| 1:01 pm on Oct 28, 2002 (gmt 0)|
Typically, e-mail links from a reader - like Outlook express, or Netscape - have no referer. If they are coming in from a web based mail service, it'll be a mail.domain.com/longurlhere referer (though Hotmail comes in from an IP number). You could easily ask your members to register domains that they will be sending visitors from (several programs do that now). Before you set the cookie or whatever you do for tracking, make sure the refering domain matches one they've profiled for.
| 4:27 pm on Oct 28, 2002 (gmt 0)|
I would make spamming a violation of your affiliate agreement. If the affiliate spams, his account may be closed, and any monies owed may not be paid.
Spam can really hurt your brand, cause you to have to change hosts, and can be a huge problem if just one major email spammer promotes you.
I would not rely on referrers for tracking spam. Your visitors will let you know, people generally will be outraged, and you will hear about it. When you get a complaint, investigate. If the affiliate did spam, close the account and don't pay the earnings.
You can also offer a "spam complaint" page to make it easy for your visitors to alert you.
| 4:39 pm on Oct 28, 2002 (gmt 0)|
<i>I would make spamming a violation of your affiliate agreement. If the affiliate spams, his account may be closed, and any monies owed may not be paid. </i>
The definition of Spam is so subjective that you would literally have to make a list so long that it would reduce the number of affiliate who sign up....
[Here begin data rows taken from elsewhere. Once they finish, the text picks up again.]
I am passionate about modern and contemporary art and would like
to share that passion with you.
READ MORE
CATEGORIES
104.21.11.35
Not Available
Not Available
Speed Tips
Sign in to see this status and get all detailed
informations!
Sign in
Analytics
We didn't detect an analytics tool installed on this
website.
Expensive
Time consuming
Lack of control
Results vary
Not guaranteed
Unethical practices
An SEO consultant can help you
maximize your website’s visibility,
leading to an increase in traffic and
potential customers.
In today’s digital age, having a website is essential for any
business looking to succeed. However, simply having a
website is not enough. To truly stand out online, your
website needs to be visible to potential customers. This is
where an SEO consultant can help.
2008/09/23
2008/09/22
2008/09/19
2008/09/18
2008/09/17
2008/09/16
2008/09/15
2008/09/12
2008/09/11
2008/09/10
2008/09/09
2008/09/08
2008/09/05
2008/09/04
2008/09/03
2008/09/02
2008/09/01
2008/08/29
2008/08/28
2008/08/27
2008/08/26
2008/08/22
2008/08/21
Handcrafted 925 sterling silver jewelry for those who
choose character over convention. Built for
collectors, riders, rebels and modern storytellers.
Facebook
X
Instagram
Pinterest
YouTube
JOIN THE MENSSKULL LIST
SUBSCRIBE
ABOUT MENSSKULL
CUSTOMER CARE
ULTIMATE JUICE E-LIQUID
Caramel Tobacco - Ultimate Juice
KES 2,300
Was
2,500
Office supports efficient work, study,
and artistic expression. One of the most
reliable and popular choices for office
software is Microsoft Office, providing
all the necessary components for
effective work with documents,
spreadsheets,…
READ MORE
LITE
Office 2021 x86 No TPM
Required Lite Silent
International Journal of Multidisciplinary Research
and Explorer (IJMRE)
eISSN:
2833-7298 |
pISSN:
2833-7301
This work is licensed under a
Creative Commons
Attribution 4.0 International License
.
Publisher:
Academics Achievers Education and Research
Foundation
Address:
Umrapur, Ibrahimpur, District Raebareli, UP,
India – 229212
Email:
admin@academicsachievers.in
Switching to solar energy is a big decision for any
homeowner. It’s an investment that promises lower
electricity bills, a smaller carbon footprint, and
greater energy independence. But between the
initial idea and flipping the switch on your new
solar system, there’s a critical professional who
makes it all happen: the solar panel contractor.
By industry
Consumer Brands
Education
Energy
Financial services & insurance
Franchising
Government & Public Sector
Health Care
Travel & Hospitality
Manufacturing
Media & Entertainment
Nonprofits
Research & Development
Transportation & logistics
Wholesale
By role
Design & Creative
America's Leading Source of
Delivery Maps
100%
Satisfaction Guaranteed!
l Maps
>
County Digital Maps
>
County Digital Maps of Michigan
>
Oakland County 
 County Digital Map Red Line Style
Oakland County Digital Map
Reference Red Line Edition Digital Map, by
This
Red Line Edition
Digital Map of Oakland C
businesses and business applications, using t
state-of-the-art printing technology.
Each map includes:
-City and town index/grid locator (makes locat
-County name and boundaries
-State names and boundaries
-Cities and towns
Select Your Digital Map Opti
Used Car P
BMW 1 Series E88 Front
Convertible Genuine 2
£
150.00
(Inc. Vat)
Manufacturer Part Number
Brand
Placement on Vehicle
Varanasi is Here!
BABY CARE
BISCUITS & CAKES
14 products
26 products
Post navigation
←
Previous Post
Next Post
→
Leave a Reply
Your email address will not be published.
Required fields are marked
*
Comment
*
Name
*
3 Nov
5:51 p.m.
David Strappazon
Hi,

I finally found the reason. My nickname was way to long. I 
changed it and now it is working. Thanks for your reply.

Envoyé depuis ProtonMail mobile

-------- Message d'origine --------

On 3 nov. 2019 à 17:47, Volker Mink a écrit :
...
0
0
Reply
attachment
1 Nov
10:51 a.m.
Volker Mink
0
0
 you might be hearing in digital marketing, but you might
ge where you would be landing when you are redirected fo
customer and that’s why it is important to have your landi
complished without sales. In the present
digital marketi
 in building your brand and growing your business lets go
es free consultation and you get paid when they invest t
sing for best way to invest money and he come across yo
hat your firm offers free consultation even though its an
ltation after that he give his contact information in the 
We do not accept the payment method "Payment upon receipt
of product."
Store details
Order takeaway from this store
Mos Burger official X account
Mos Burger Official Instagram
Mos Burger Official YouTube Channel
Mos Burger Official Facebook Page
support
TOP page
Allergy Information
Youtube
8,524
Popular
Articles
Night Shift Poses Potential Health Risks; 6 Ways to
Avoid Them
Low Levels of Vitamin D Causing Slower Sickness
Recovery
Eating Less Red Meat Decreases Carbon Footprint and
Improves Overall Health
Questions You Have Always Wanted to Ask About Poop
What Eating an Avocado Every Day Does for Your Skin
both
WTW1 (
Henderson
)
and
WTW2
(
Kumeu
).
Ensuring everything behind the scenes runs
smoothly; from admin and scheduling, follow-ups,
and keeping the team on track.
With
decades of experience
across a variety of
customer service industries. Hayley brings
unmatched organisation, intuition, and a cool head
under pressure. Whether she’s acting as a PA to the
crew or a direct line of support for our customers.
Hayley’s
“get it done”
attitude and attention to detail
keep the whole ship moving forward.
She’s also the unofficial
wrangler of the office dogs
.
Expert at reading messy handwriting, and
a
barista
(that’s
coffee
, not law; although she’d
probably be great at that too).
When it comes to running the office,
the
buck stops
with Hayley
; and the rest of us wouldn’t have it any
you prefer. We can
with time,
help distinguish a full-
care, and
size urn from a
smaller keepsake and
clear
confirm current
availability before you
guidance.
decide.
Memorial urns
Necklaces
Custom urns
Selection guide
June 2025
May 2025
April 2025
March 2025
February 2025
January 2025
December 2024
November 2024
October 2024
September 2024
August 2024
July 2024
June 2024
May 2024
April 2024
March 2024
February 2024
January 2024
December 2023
| 4:44 pm on Oct 28, 2002 (gmt 0)|
I think something along the lines of "Promotion via unsolicited email.." should be sufficient. You can always leave it as "spam" and it is loose for your determination as needed. Spam clauses have never stopped me from signing any agreement, but then again, I don't spam. ;-)
I would even consider promotion via email period as not being allowed, but that's just me.
| 4:47 pm on Oct 28, 2002 (gmt 0)|
Hmmm, simply prohibiting e-mail marketing of any kind would be safest. Sure, you might lose a few legit affiliates who mail to a house list, but I'd err on the side of caution.
| 5:02 pm on Oct 28, 2002 (gmt 0)|
Selecting your own affiliates works best.
Put your trust in a few good people and leave the rest to do whatever it is they do.
| 2:03 am on Oct 29, 2002 (gmt 0)|
Is there some code or script that will only load my site if the link comes from the affiliate's url and disallow email links, but won't disallow all other possible sites that link to my site legitimately?
| 2:36 am on Oct 29, 2002 (gmt 0)|
I sell very detailed, opt-in visitor info to my sites' sponsors. The data and the way it is distributed makes it very vulnerable and more than tempting to over-zealous small businesses. To subscribe, I now make them fill out an online "license" form (the input is filed in a database). There are 5 very specific anti-spam requirements spelled out on the form, and 2 related to another topic. Each of the 7 terms has a drop-down box and the field is set as required. To submit the form, they must purposely set all 7 drop-downs to "I Agree." There's no way someone can say "Oh, I didn't read the whole thing."
On the sites themselves, I encourage any visitor that feels he's been spammed to report it directly to me. So far, I've had to warn only one sponsor.
| 4:16 pm on Nov 2, 2002 (gmt 0)|
Another twist to this affiliate sending spam question is that some spam sending organisations use imaginary "affiliates" to spamvertise their services. When all the complaints roll in they hold their hands up and say "how terrible, this dastardly affiliate has done this".
One of the largest spammers in the World today is a German search engine/ site promotion outfit called <bleeeeep!>. They have an extremely clever system of purporting to sign up referral affiliates who then register domains URL forwarded (with their reseller IDs coded in) to their main site. The "affiliates" then send out literally millions of emails advertising these throwaway domains. These throwaway domains invariably get chopped after a few days but not before they've sent substantial amounts of traffic. When you complain, as I have done several times, they always say that "they take spam very seriously and will terminate the affiliate's account".
One of their recent "throwaway" domains was "<bleeeeep>", which I know many of you received email from.
I then get dozens of identical emails (always from angelina@whateverthrowawaydomainthey'reusingthisweek.com ) the next week advertising some other throwaway "trojan horse" domain.
What is curious is why "angelina" keeps doing this week after week and month after month if they are, as they claim, not paying out her affiliate commission because of her spamming. Angelina must be very devoted to do all this for nothing. Or could it be that Angelina is really the owner?